9 January 2017 by Will Date

SEPA probe leads to WEEE export fine

A Glasgow businessman has been handed a £675 fine after having pleaded guilty to the attempted export of waste electrical and electronic equipment (WEEE) to Nigeria.

Henry Chukwu, director of logistics firm Favour Limited, was handed the sentence at Glasgow Sheriff Court last week (5 January) after a shipment of goods was inspected by the Scottish Environment Protection Agency (SEPA) in May 2014.

SEPA officers inspected the shipment in May 2014

SEPA officers inspected the shipment in May 2014

The inspection was carried out after a container bound for Nigeria was returned to Scotland from Tilbury in Essex, as it was suspected of containing WEEE items.

SEPA alleged that upon inspection, the shipment was found to contain televisions, monitors and PC desktop units which were deemed to be waste as they had incomplete or no safety testing records.

Under the Transfrontier Shipment of Waste Regulations 2007, it is illegal to export certain WEEE items for recovery to a country outside of the Organisation for Economic Co-operation and Development (OECD).

Appliances

A total of 103 appliances contained within the shipment were determined to be waste, according to SEPA. The regulatory body also alleged that during previous interactions with Mr Chukwu, officers had emphasised the importance of having sufficient procedures in place to ensure he did not export waste electrical goods to Nigeria.

As a result of this action, SEPA officers took the decision to refer this case to the Procurator Fiscal for consideration.

Mr Chukwu pleaded guilty to breaching regulation 23 of the Transfrontier Shipment of Waste Regulations and was sentenced last week.

Export

Commenting on the case, SEPA’s reporting officer, Matthew Pask said: “The export of waste electrical equipment to Africa can lead to major environmental problems that have been widely reported on.
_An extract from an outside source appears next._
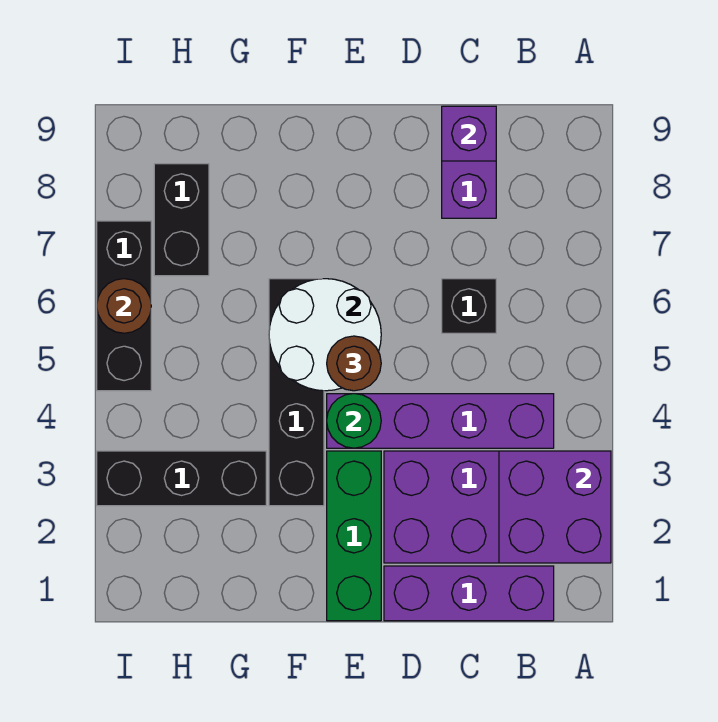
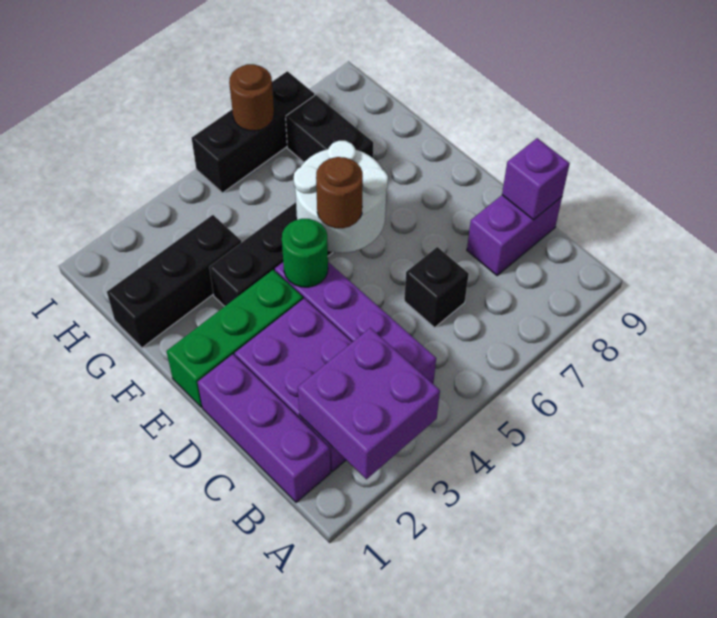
black 1x3 brick [97,451,266,506] -> black 1x3 brick turned to [107,215,241,348]
black 1x2 brick [154,164,209,276] -> black 1x2 brick turned to [286,95,373,162]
It has the potential to cause significant harm to the environment and human health if the waste is not processed, handled and disposed of in an appropriate manner, as hazardous components such as mercury, lead and other harmful materials within electronic waste have the potential to cause serious pollution to the environment and harm to human health.
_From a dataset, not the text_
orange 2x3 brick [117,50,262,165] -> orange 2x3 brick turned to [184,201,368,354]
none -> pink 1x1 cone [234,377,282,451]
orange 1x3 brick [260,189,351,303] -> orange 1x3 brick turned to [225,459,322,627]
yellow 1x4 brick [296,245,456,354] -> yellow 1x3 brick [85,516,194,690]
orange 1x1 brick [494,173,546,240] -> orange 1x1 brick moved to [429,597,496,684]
“SEPA has a responsibility to ensure waste exports are carried out legally and as this case shows, will use all appropriate steps to ensure exporters comply with the law. Mr Chukwu was given significant advice and guidance from SEPA to ensure exports from his site were compliant and this was not followed.

“SEPA is always available to provide advice and assistance and I hope that this successful prosecution will result in all individuals and businesses involved in the export of waste from Scotland, looking closely at their legal responsibilities to ensure that exports comply with the law.”

Mr Chukwu was contacted by letsrecycle.com for comment, but could not be reached.